> What is expected
Give the lines below again exactly, starting with the line that holds "- [ ] reading" and going on through the line that holds "- [ ] getting".

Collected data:
'''
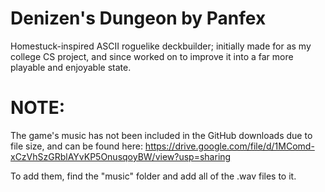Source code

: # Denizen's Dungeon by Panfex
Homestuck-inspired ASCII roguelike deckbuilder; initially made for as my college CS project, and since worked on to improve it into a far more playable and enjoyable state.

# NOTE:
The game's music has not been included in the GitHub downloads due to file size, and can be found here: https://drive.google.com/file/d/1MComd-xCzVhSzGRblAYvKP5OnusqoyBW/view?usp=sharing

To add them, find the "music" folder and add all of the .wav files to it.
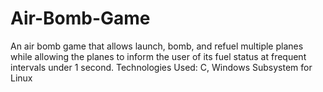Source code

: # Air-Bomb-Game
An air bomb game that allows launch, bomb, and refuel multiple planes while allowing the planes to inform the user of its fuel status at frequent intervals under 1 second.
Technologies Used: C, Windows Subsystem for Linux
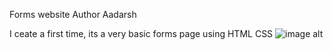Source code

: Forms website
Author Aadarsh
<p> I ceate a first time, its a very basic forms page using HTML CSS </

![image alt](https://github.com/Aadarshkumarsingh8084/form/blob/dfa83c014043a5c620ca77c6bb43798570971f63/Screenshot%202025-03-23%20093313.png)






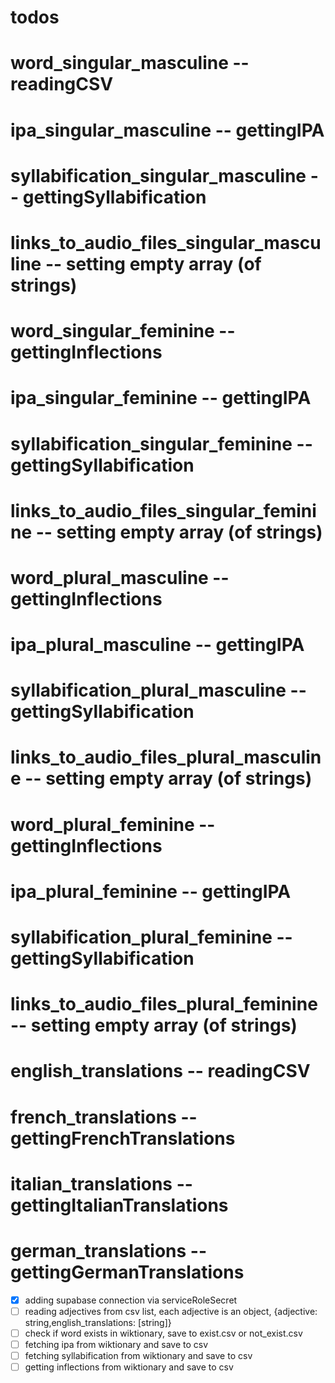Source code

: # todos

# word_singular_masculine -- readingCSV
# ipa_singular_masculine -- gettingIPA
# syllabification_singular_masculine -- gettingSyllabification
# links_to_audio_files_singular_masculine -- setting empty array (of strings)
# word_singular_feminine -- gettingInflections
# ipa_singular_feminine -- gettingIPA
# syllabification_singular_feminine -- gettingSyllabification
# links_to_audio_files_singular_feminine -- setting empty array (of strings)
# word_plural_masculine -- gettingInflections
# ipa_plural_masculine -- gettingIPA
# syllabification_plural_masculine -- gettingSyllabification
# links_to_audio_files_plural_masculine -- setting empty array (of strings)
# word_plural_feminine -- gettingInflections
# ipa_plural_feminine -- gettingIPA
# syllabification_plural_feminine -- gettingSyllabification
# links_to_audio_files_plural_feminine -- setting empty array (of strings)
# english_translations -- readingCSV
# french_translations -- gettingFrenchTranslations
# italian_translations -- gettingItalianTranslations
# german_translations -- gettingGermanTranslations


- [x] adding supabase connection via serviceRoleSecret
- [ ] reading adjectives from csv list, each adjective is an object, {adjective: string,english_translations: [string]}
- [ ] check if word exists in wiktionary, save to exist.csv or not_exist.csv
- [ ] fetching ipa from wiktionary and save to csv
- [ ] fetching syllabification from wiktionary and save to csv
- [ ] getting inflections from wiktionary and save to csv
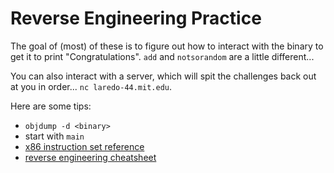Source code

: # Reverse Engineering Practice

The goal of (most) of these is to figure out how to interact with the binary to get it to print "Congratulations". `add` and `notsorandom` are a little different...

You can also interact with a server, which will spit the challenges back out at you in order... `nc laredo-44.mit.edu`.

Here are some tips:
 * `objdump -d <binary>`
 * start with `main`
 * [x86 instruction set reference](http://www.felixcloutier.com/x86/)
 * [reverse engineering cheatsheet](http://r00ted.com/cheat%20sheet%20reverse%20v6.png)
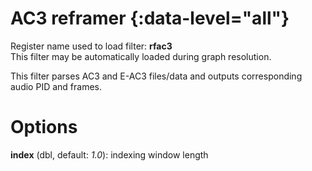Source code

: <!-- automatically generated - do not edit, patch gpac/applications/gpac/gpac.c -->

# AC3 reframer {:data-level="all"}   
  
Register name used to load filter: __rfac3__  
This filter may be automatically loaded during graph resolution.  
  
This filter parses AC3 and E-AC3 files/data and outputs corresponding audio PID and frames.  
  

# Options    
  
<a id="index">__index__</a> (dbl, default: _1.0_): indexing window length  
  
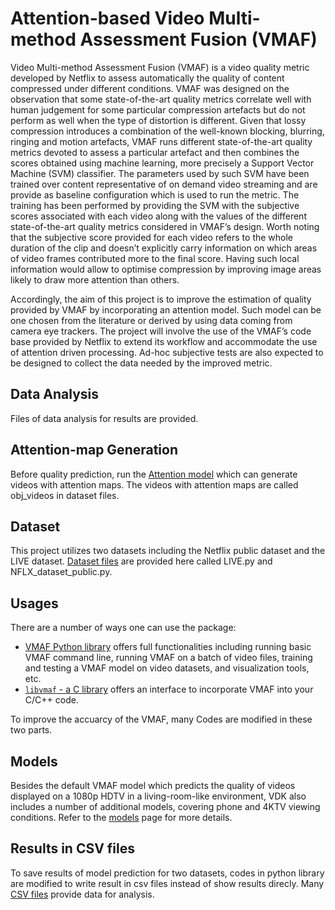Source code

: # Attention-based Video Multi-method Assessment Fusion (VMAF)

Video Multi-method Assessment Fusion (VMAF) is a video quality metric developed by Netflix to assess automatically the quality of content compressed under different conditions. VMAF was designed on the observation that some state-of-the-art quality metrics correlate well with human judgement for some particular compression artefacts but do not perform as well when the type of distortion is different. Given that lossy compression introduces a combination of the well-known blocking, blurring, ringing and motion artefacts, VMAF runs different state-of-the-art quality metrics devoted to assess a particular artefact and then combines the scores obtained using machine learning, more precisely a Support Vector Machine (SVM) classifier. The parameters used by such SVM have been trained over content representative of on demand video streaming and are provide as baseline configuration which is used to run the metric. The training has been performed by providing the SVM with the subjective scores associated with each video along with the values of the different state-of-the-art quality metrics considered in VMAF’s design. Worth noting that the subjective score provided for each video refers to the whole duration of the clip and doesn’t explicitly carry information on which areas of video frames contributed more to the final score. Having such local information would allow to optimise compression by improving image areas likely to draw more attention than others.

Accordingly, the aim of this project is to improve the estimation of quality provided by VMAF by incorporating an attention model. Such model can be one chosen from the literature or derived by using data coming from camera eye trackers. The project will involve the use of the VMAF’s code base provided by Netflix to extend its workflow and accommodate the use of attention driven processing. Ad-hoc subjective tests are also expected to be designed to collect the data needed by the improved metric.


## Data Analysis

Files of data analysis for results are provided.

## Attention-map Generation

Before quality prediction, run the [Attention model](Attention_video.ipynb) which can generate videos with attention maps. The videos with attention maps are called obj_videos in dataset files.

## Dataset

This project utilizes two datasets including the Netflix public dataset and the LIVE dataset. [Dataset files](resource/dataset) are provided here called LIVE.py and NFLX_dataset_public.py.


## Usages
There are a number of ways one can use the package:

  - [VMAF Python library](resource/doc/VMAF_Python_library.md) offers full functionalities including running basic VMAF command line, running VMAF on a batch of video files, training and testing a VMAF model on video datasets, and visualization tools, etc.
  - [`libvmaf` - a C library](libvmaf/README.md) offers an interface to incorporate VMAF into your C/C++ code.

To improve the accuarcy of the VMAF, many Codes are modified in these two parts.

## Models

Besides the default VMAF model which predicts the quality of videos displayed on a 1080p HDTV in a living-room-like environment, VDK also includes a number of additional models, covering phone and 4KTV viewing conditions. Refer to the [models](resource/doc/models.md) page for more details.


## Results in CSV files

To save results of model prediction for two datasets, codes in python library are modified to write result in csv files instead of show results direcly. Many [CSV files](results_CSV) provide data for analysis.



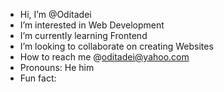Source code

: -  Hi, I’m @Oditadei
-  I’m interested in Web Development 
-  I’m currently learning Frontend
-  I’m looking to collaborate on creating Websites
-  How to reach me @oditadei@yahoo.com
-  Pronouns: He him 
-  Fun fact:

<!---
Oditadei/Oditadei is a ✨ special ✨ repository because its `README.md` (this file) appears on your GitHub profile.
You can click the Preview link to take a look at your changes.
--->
'''
> Exercise result
- [ ] reading adjectives from csv list, each adjective is an object, {adjective: string,english_translations: [string]}
- [ ] check if word exists in wiktionary, save to exist.csv or not_exist.csv
- [ ] fetching ipa from wiktionary and save to csv
- [ ] fetching syllabification from wiktionary and save to csv
- [ ] getting inflections from wiktionary and save to csv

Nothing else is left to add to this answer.